(Task data begins)

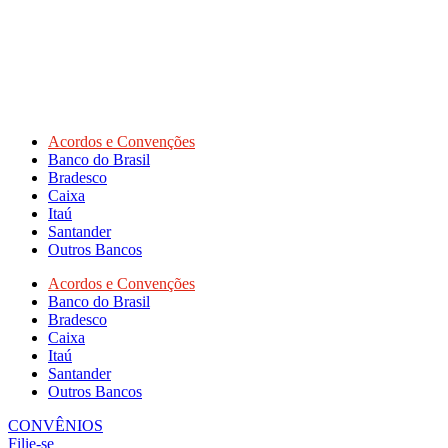
Acordos e Convenções
Banco do Brasil
Bradesco
Caixa
Itaú
Santander
Outros Bancos
Acordos e Convenções
Banco do Brasil
Bradesco
Caixa
Itaú
Santander
Outros Bancos
CONVÊNIOS
Filie-se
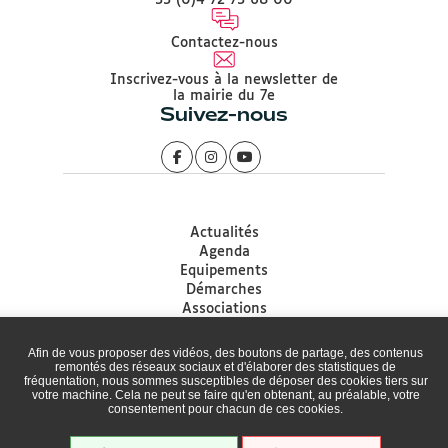
33 (0)4 72 73 68 00
Contactez-nous
Inscrivez-vous à la newsletter de
la mairie du 7e
Suivez-nous
Actualités
Agenda
Equipements
Démarches
Associations
Accessibilité
Plan du site
Afin de vous proposer des vidéos, des boutons de partage, des contenus
Mentions légales
remontés des réseaux sociaux et d'élaborer des statistiques de
fréquentation, nous sommes susceptibles de déposer des cookies tiers sur
Protection des données
votre machine. Cela ne peut se faire qu'en obtenant, au préalable, votre
Politique de gestion des Cookies
consentement pour chacun de ces cookies.
Cookies
Médiation de la Ville de Lyon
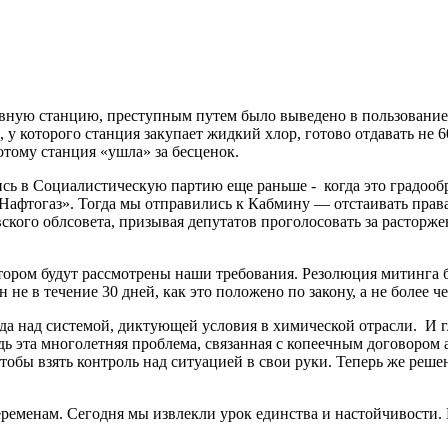
ную станцию, преступным путем было выведено в пользование ч
 у которого станция закупает жидкий хлор, готово отдавать не 6
отому станция «ушла» за бесценок.
сь в Социалистическую партию еще раньше - когда это градоо
Нафтогаз». Тогда мы отправились к Кабмину — отстаивать права 
ского облсовета, призывая депутатов проголосовать за расторж
отором будут рассмотрены наши требования. Резолюция митинга 
не в течение 30 дней, как это положено по закону, а не более че
да над системой, диктующей условия в химической отрасли. И г
ь эта многолетняя проблема, связанная с копеечным договором а
 чтобы взять контроль над ситуацией в свои руки. Теперь же ре
еременам. Сегодня мы извлекли урок единства и настойчивости. 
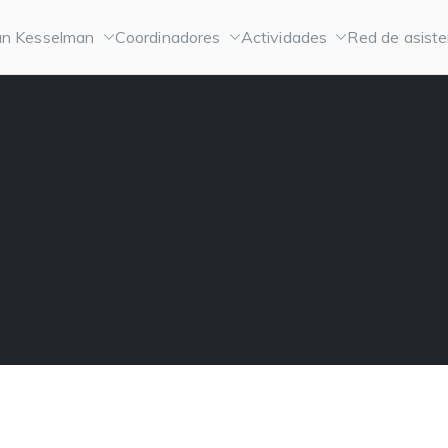
n Kesselman
Coordinadores
Actividades
Red de asiste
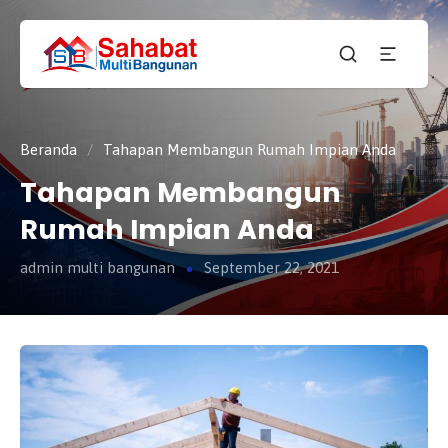
CV.
SAHABAT
Sahabat
MULTI
Pembangunan Anda
BANGUNAN
Beranda
/
Tahapan Membangun Rumah Impian Anda
Tahapan Membangun
Rumah Impian Anda
admin multi bangunan
September 22, 2021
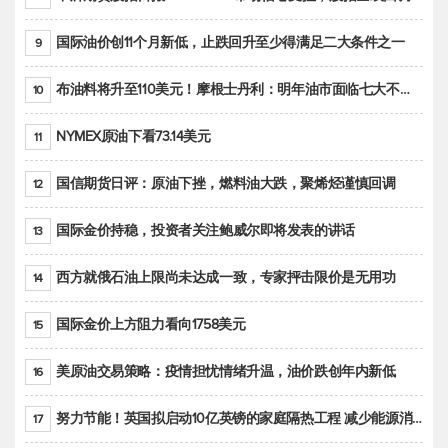
国际油价创11个月新低，止跌回升至少得满足二大条件之一
9
布油料将升至110美元！摩根士丹利：明年油市面临七大不确定性
10
NYMEX原油下看73.14美元
11
国信期货日评：原油下挫，燃料油大跌，聚烯烃谨慎回调
12
国际金价持稳，投资者关注鲍威尔即将发表的讲话
13
西方就俄石油上限尚未达成一致，专家抨击限价是无用功
14
国际金价上方阻力看向1758美元
15
美原油交易策略：疫情担忧情绪升温，油价跌创年内新低
16
努力节能！英国拟启动10亿英镑的家庭隔热工程 减少能源消耗
17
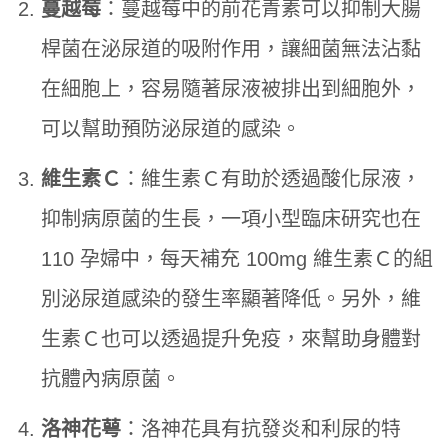
蔓越莓
：蔓越莓中的前花青素可以抑制大腸
桿菌在泌尿道的吸附作用，讓細菌無法沾黏
在細胞上，容易隨著尿液被排出到細胞外，
可以幫助預防泌尿道的感染。
維生素Ｃ
：維生素Ｃ有助於透過酸化尿液，
抑制病原菌的生長，一項小型臨床研究也在
110 孕婦中，每天補充 100mg 維生素Ｃ的組
別泌尿道感染的發生率顯著降低。另外，維
生素Ｃ也可以透過提升免疫，來幫助身體對
抗體內病原菌。
洛神花萼
：洛神花具有抗發炎和利尿的特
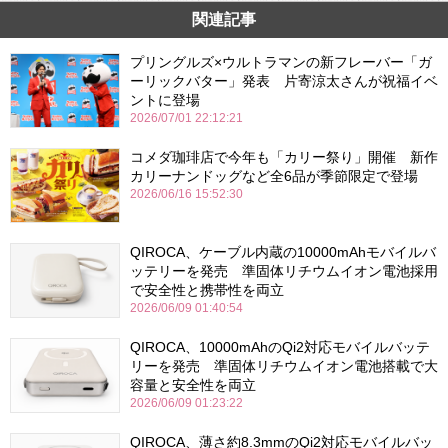
関連記事
プリングルズ×ウルトラマンの新フレーバー「ガ
ーリックバター」発表 片寄涼太さんが祝福イベ
ントに登場
2026/07/01 22:12:21
コメダ珈琲店で今年も「カリー祭り」開催 新作
カリーナンドッグなど全6品が季節限定で登場
2026/06/16 15:52:30
QIROCA、ケーブル内蔵の10000mAhモバイルバ
ッテリーを発売 準固体リチウムイオン電池採用
で安全性と携帯性を両立
2026/06/09 01:40:54
QIROCA、10000mAhのQi2対応モバイルバッテ
リーを発売 準固体リチウムイオン電池搭載で大
容量と安全性を両立
2026/06/09 01:23:22
QIROCA、薄さ約8.3mmのQi2対応モバイルバッ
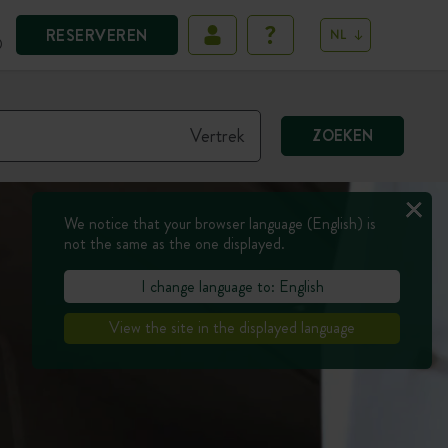
RESERVEREN
NL
D
ZOEKEN
We notice that your browser language (English) is
not the same as the one displayed.
I change language to: English
View the site in the displayed language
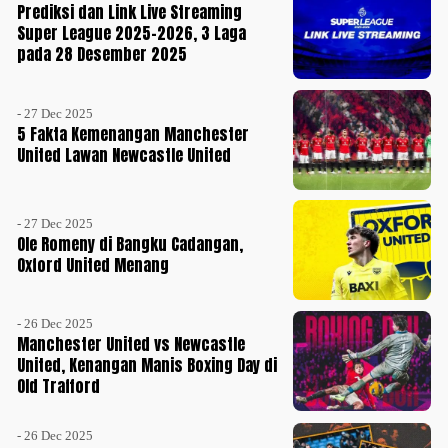
Prediksi dan Link Live Streaming
Super League 2025-2026, 3 Laga
pada 28 Desember 2025
- 27 Dec 2025
5 Fakta Kemenangan Manchester
United Lawan Newcastle United
- 27 Dec 2025
Ole Romeny di Bangku Cadangan,
Oxford United Menang
- 26 Dec 2025
Manchester United vs Newcastle
United, Kenangan Manis Boxing Day di
Old Trafford
- 26 Dec 2025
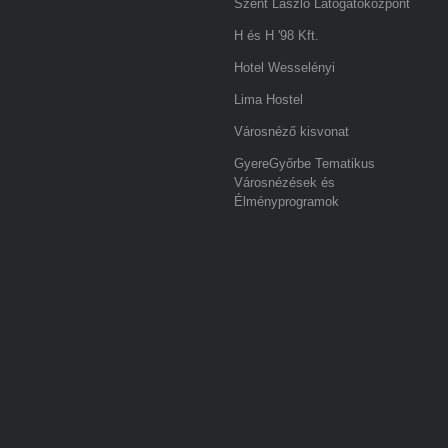
Szent László Látogatóközpont
H és H '98 Kft.
Hotel Wesselényi
Lima Hostel
Városnéző kisvonat
GyereGyőrbe Tematikus
Városnézések és
Élményprogramok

(Task data ends)

## Task brief
Each entry should appear again exactly as written, pictures excluded.

## Answer to this exercise
Acordos e Convenções
Banco do Brasil
Bradesco
Caixa
Itaú
Santander
Outros Bancos
Acordos e Convenções
Banco do Brasil
Bradesco
Caixa
Itaú
Santander
Outros Bancos
CONVÊNIOS
Filie-se
33 (0)4 72 73 68 00
Contactez-nous
Inscrivez-vous à la newsletter de
la mairie du 7e
Suivez-nous
Actualités
Agenda
Equipements
Démarches
Associations
Accessibilité
Plan du site
Afin de vous proposer des vidéos, des boutons de partage, des contenus
Mentions légales
remontés des réseaux sociaux et d'élaborer des statistiques de
fréquentation, nous sommes susceptibles de déposer des cookies tiers sur
Protection des données
votre machine. Cela ne peut se faire qu'en obtenant, au préalable, votre
Politique de gestion des Cookies
consentement pour chacun de ces cookies.
Cookies
Médiation de la Ville de Lyon
ную станцию, преступным путем было выведено в пользование ч
 у которого станция закупает жидкий хлор, готово отдавать не 6
отому станция «ушла» за бесценок.
сь в Социалистическую партию еще раньше - когда это градоо
Нафтогаз». Тогда мы отправились к Кабмину — отстаивать права 
ского облсовета, призывая депутатов проголосовать за расторж
отором будут рассмотрены наши требования. Резолюция митинга 
не в течение 30 дней, как это положено по закону, а не более че
да над системой, диктующей условия в химической отрасли. И г
ь эта многолетняя проблема, связанная с копеечным договором а
 чтобы взять контроль над ситуацией в свои руки. Теперь же ре
еременам. Сегодня мы извлекли урок единства и настойчивости. 
n Kesselman
Coordinadores
Actividades
Red de asiste
CV.
SAHABAT
Sahabat
MULTI
Pembangunan Anda
BANGUNAN
Beranda
/
Tahapan Membangun Rumah Impian Anda
Tahapan Membangun
Rumah Impian Anda
admin multi bangunan
September 22, 2021
国际油价创11个月新低，止跌回升至少得满足二大条件之一
9
布油料将升至110美元！摩根士丹利：明年油市面临七大不确定性
10
NYMEX原油下看73.14美元
11
国信期货日评：原油下挫，燃料油大跌，聚烯烃谨慎回调
12
国际金价持稳，投资者关注鲍威尔即将发表的讲话
13
西方就俄石油上限尚未达成一致，专家抨击限价是无用功
14
国际金价上方阻力看向1758美元
15
美原油交易策略：疫情担忧情绪升温，油价跌创年内新低
16
努力节能！英国拟启动10亿英镑的家庭隔热工程 减少能源消耗
17
蔓越莓
：蔓越莓中的前花青素可以抑制大腸
桿菌在泌尿道的吸附作用，讓細菌無法沾黏
在細胞上，容易隨著尿液被排出到細胞外，
可以幫助預防泌尿道的感染。
維生素Ｃ
：維生素Ｃ有助於透過酸化尿液，
抑制病原菌的生長，一項小型臨床研究也在
110 孕婦中，每天補充 100mg 維生素Ｃ的組
別泌尿道感染的發生率顯著降低。另外，維
生素Ｃ也可以透過提升免疫，來幫助身體對
抗體內病原菌。
洛神花萼
：洛神花具有抗發炎和利尿的特
関連記事
プリングルズ×ウルトラマンの新フレーバー「ガ
ーリックバター」発表 片寄涼太さんが祝福イベ
ントに登場
2026/07/01 22:12:21
コメダ珈琲店で今年も「カリー祭り」開催 新作
カリーナンドッグなど全6品が季節限定で登場
2026/06/16 15:52:30
QIROCA、ケーブル内蔵の10000mAhモバイルバ
ッテリーを発売 準固体リチウムイオン電池採用
で安全性と携帯性を両立
2026/06/09 01:40:54
QIROCA、10000mAhのQi2対応モバイルバッテ
リーを発売 準固体リチウムイオン電池搭載で大
容量と安全性を両立
2026/06/09 01:23:22
QIROCA、薄さ約8.3mmのQi2対応モバイルバッ
RESERVEREN
NL
D
ZOEKEN
We notice that your browser language (English) is
not the same as the one displayed.
I change language to: English
View the site in the displayed language
Prediksi dan Link Live Streaming
Super League 2025-2026, 3 Laga
pada 28 Desember 2025
- 27 Dec 2025
5 Fakta Kemenangan Manchester
United Lawan Newcastle United
- 27 Dec 2025
Ole Romeny di Bangku Cadangan,
Oxford United Menang
- 26 Dec 2025
Manchester United vs Newcastle
United, Kenangan Manis Boxing Day di
Old Trafford
- 26 Dec 2025
Szent László Látogatóközpont
H és H '98 Kft.
Hotel Wesselényi
Lima Hostel
Városnéző kisvonat
GyereGyőrbe Tematikus
Városnézések és
Élményprogramok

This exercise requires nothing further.